Se notó la espalda rígida al alargarla, pero el dolor era leve y no esperaba que durara mucho. La piel no se había roto.

Deanna caminó descalza por el frío suelo y abrió la puerta.

Mary —su sirvienta, amiga y confidente— estaba allí con una pequeña bandeja cubierta en las manos.

—Buenos días, princesa —dijo en voz baja.

Deanna amaba a Mary, que siempre la había llamado “princesa”, tratando a Deanna con el mismo respeto que al resto de la familia real.

Desde que Deanna fue apartada de sus hermanos y obligada a permanecer en la Torre del Oeste, a menudo se encontraba sin nadie con quien poder conversar.

Sus padres estaban muertos y enterrados, Helena se mantenía alejada de ella y sus hermanos menores eran demasiado jóvenes para comprender su situación.

Deanna sabía que los otros sirvientes la observaban, pero Mary era fiel.

La llegada de la sirvienta fue un alivio para su aislamiento.

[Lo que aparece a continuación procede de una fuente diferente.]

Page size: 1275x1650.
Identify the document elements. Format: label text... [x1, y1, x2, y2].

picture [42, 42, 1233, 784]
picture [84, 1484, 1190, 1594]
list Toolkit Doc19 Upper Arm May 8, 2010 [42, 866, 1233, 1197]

—¡Buenos días, Mary! —la saludó Deanna, haciéndose a un lado para dejar entrar a la sirvienta—. ¿Qué noticias me traes hoy?

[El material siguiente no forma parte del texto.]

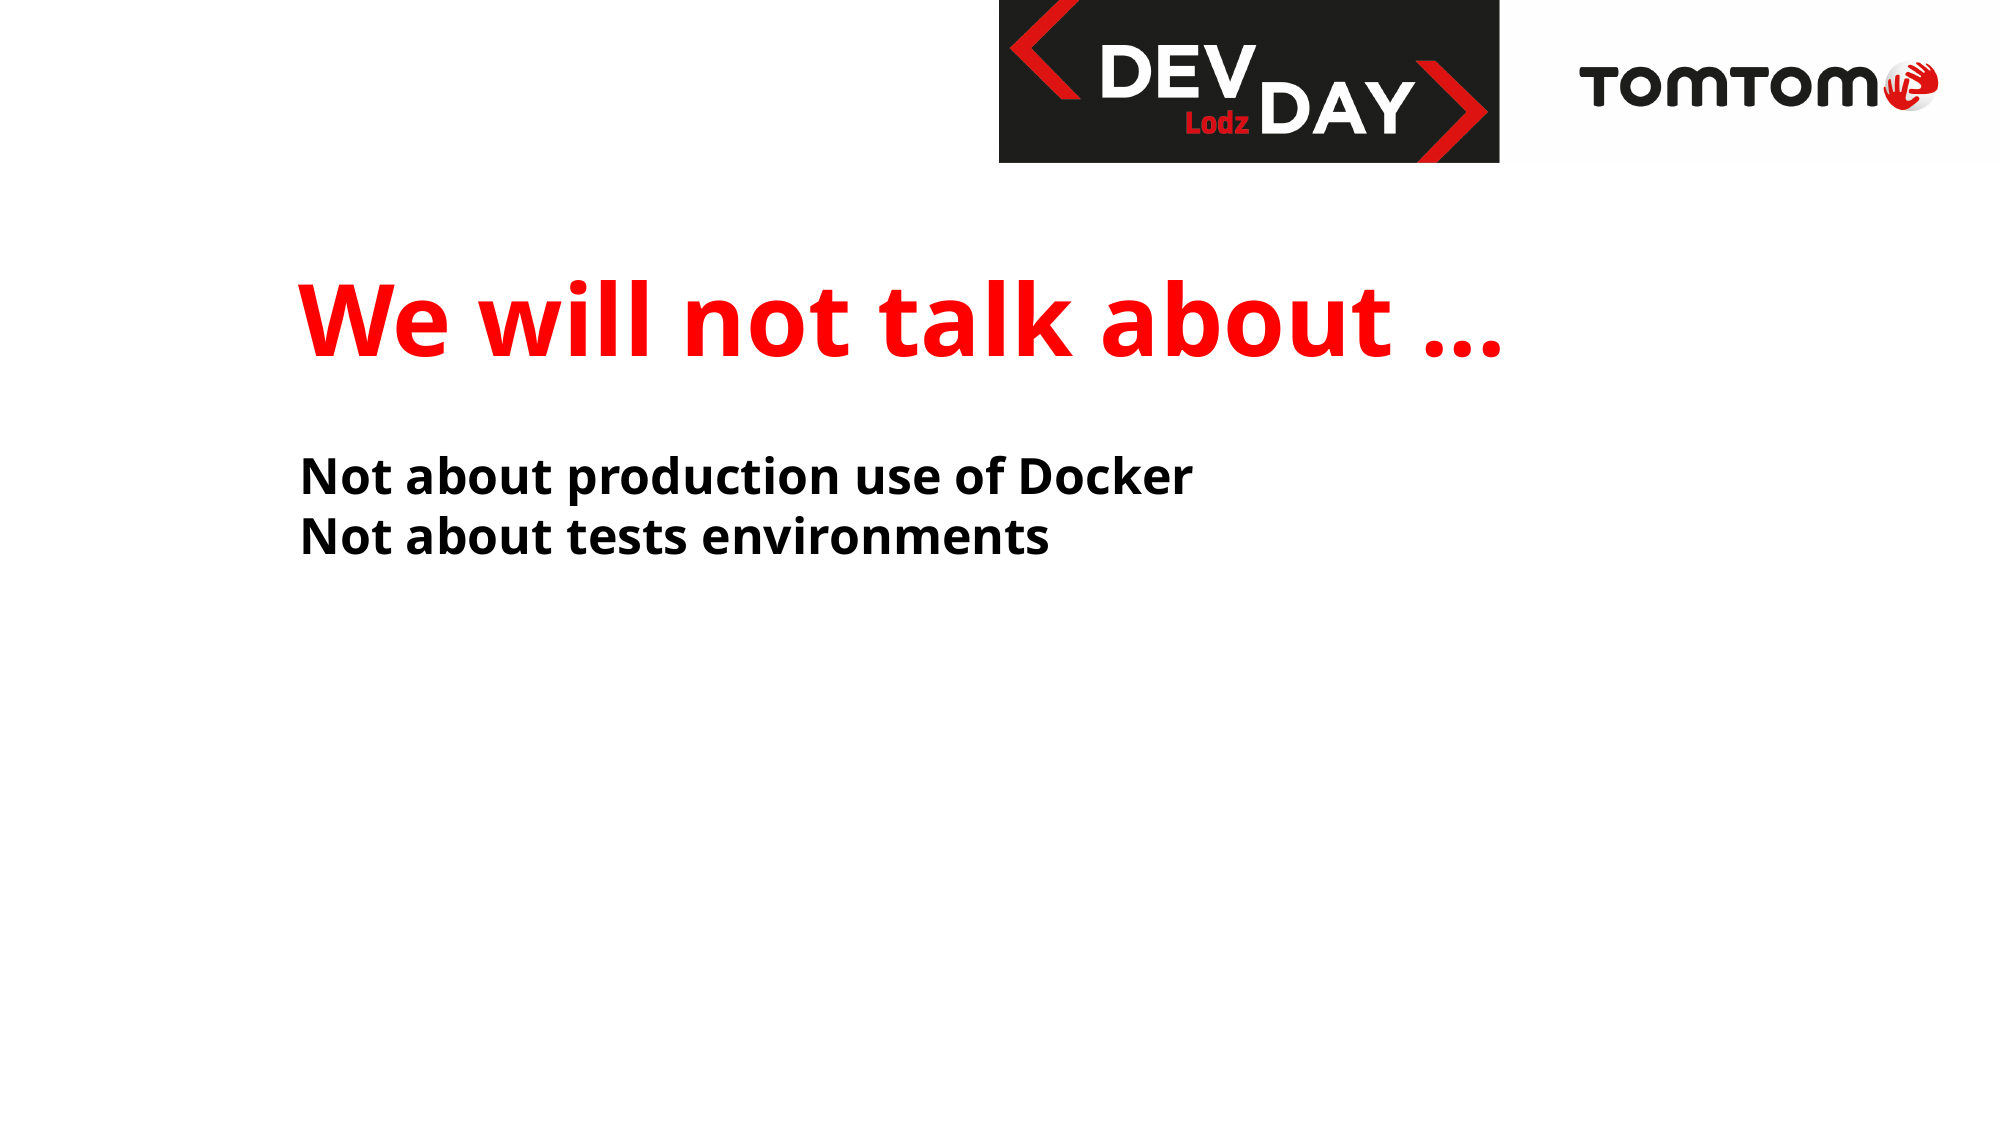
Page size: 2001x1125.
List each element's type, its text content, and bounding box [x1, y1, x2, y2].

Mary entró en la habitación y puso la bandeja en una mesita junto a la cama.

—Um, no hay noticias hoy —dijo Mary en voz baja, pareciendo incómoda.

—¿No hay noticias? —dijo Deanna, riendo—. ¡Eso sería la primera vez! Vamos, siéntate a cepillarme el pelo y cuéntame todos los chismes. Apuesto a que hay algo bueno que me estás ocultando.

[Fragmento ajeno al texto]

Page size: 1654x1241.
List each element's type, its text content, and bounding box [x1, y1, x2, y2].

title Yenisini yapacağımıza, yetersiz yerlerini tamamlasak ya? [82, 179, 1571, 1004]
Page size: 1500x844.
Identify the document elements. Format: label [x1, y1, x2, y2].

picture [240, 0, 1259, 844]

Mary hizo lo que se le dijo, pero su cara se hundió y sus manos empezaron a temblar.

—¿Mary? —preguntó Deanna, cuando la mano de su amiga se detuvo en su pelo—. ¿Estás bien? No tienes buena cara.

Deanna se apartó del espejo para mirar a su amiga, que se miraba las manos.

Sus ojos siguieron a los de la sirvienta, y se fijó en un puñal ornamentado que sustituía al cepillo que había caído al suelo.

—¿Dónde encontraste eso, Mary?

—Lo siento, princesa —susurró Mary. Las lágrimas rodaron por su rostro.

—¿Perdón por qué? ¿Mary?

Deanna gritó cuando Mary bajó el puñal hacia ella.